Autre point génial, une des meilleures trouvailles, même : la féminisation de tous les noms communs. C’est pas crucial du tout dans l’intrigue mais c’est le genre de détails qui me plaît. Quand on écrit un univers de fiction, il est important d’y accoler un vocabulaire, une façon de parler et ce n’est pas toujours facile. Je ne pense pas y arriver, par exemple, à deux ou trois nuances près. Il y a également une religionalisation (?) du vocable de base. A Béthély, par exemple, il ne pleut pas, Ella pleut. Ella est la déesse unique. Ca aussi, c’est un point intéressant. Si Chroniques du pays des mères me donne un peu la sensation d’un récit médiévo-fantastique, on y retrouve des éléments modernes comme des photos ou de l’électricité. Mais, sans doute à cause de la maladie, le pas est très religieux avec une théologie très développée.

Freya déesse

A la limite de l’utopie

Bref, est-ce que je conseille Chroniques du pays des mères ? Oui, même si… j’ai pas compris la fin.
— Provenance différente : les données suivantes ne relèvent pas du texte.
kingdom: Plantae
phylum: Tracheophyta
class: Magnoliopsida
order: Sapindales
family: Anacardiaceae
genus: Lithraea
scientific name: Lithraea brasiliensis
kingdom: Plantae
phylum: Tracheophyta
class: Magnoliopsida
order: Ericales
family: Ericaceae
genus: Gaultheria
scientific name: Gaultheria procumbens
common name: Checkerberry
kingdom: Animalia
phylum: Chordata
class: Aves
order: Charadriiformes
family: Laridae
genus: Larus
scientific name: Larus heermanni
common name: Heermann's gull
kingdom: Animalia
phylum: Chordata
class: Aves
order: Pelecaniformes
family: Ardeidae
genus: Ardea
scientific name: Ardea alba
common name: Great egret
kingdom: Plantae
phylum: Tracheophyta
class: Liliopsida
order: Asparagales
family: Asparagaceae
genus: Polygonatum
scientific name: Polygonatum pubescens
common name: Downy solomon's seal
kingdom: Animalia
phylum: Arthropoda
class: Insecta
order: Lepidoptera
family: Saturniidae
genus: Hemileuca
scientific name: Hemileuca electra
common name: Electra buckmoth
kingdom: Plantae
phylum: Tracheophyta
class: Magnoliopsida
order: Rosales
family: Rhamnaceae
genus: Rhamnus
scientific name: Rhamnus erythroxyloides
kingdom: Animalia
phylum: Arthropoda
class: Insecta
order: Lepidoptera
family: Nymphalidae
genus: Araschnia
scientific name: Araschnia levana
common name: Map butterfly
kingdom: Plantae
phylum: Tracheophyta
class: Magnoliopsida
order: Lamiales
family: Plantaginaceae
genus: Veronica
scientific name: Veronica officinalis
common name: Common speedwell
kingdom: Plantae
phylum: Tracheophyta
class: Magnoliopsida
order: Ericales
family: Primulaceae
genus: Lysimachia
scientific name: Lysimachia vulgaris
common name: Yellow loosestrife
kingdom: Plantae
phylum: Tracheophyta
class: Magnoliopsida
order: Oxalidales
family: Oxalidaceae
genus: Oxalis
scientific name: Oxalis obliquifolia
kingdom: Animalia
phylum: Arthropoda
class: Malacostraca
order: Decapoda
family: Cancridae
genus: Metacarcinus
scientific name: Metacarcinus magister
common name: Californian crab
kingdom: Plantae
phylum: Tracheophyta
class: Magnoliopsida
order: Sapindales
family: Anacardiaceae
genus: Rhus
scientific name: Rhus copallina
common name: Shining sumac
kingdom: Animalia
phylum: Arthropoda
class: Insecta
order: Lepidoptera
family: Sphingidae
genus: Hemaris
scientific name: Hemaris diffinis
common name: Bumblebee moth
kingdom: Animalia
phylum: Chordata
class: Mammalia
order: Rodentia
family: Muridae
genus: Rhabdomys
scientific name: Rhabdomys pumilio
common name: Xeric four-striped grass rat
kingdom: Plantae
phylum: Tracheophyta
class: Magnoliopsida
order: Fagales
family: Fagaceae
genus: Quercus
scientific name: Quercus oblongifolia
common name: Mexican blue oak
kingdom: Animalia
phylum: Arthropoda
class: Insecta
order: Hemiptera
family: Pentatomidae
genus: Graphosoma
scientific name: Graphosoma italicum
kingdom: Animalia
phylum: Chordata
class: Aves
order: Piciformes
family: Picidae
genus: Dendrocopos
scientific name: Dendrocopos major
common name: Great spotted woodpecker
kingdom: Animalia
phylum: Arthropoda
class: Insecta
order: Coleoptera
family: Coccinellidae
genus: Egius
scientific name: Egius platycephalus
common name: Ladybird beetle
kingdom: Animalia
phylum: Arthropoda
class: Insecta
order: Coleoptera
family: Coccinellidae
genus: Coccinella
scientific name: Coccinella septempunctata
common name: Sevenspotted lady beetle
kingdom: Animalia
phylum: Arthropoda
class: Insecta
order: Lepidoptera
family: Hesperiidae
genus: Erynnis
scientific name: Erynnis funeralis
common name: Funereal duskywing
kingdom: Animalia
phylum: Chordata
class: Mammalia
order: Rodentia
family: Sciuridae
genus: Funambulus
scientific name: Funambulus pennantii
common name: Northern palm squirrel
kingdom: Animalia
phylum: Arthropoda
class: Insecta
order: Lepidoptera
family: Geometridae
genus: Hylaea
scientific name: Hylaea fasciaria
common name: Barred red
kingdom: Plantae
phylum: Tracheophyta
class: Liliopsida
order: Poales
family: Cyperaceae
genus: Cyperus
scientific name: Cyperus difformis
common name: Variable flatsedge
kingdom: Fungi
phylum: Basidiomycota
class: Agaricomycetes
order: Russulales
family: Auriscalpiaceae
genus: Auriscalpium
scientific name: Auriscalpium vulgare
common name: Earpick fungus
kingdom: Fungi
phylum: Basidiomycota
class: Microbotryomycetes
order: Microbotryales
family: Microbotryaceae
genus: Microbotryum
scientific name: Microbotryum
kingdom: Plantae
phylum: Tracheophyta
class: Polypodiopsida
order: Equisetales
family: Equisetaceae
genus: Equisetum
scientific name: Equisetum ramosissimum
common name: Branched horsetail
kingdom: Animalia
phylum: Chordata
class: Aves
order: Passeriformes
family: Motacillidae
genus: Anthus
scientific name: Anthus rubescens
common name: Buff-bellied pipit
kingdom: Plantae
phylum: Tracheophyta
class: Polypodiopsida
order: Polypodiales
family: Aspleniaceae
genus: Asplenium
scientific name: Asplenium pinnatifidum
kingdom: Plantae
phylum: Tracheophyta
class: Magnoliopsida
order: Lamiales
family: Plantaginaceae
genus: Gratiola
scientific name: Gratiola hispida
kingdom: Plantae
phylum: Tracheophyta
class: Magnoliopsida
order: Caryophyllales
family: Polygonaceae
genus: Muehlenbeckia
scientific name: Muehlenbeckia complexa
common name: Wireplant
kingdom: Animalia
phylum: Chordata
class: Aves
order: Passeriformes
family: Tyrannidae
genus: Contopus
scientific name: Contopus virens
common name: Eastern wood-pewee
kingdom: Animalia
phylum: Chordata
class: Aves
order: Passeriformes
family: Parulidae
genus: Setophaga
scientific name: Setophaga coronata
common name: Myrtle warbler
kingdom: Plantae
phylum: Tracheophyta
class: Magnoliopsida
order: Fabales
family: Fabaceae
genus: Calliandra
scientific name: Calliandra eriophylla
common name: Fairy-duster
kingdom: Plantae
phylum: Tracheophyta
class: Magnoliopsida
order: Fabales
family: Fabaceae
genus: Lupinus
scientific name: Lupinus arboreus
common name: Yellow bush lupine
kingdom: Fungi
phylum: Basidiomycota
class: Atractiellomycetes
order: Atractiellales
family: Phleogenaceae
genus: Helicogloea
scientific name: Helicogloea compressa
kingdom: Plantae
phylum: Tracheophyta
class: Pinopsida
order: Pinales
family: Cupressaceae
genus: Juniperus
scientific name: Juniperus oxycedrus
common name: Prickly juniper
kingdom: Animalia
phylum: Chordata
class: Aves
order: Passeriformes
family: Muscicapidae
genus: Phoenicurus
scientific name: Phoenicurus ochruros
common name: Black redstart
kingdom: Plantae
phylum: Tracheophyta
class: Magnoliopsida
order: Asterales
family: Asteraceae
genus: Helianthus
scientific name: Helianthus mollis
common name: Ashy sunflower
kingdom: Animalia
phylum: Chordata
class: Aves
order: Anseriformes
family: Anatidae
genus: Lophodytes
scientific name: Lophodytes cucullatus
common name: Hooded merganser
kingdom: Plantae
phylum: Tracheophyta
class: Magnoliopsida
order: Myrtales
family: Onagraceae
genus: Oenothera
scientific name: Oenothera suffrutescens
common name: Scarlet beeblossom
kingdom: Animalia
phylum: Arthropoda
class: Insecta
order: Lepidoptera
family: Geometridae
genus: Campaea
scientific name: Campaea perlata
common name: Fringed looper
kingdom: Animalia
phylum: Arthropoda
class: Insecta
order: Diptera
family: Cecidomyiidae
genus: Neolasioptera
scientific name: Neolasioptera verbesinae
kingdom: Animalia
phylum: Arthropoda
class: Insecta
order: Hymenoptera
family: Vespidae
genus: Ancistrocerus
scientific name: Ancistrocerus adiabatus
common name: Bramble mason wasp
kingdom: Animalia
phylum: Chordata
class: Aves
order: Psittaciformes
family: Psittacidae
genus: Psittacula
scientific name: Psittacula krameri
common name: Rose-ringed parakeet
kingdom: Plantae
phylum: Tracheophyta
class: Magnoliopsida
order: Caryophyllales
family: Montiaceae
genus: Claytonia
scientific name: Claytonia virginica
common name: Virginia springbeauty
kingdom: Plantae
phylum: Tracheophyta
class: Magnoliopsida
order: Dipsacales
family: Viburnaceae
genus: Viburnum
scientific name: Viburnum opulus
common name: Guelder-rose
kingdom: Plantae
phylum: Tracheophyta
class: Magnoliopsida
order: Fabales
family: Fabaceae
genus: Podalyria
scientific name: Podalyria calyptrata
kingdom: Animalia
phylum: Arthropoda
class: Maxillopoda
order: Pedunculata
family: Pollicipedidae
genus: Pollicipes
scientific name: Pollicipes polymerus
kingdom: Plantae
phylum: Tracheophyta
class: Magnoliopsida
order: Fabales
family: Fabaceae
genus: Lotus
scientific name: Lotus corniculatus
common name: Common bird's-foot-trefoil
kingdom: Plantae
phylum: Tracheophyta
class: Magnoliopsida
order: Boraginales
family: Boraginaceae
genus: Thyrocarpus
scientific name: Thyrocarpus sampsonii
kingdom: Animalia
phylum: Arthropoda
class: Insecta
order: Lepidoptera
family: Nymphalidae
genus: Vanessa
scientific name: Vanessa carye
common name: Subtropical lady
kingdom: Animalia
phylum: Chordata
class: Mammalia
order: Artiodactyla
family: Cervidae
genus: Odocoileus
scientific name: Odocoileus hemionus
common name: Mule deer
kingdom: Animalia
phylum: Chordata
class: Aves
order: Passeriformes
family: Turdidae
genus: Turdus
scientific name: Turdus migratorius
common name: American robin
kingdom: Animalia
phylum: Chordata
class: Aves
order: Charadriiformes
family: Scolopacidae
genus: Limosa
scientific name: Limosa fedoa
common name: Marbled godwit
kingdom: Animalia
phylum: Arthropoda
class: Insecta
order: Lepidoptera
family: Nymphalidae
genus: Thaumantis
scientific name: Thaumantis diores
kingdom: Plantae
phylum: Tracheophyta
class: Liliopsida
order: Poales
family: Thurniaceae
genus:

Non, vraiment l’ultime chapitre, j’ai pas compris. Ca ne nuit pas à l’ensemble, ça apporte un éclairage qu’on n’attendait pas, dont on n’a pas besoin. Mais je trouve que le résultat est très subtil. Contrairement aux femmes dans Le pouvoir de Naomi Alderman, ici, il n’est pas question de « revanche des femmes ». Tous les personnages sont concernés par l’état du monde dans lequel ils sont et souhaitent le meilleur pour tous. On est à la limite du basculement entre dystopie et utopie. Et je trouve qu’en terme d’écriture dystopique, pas de doute, c’est une oeuvre de référence.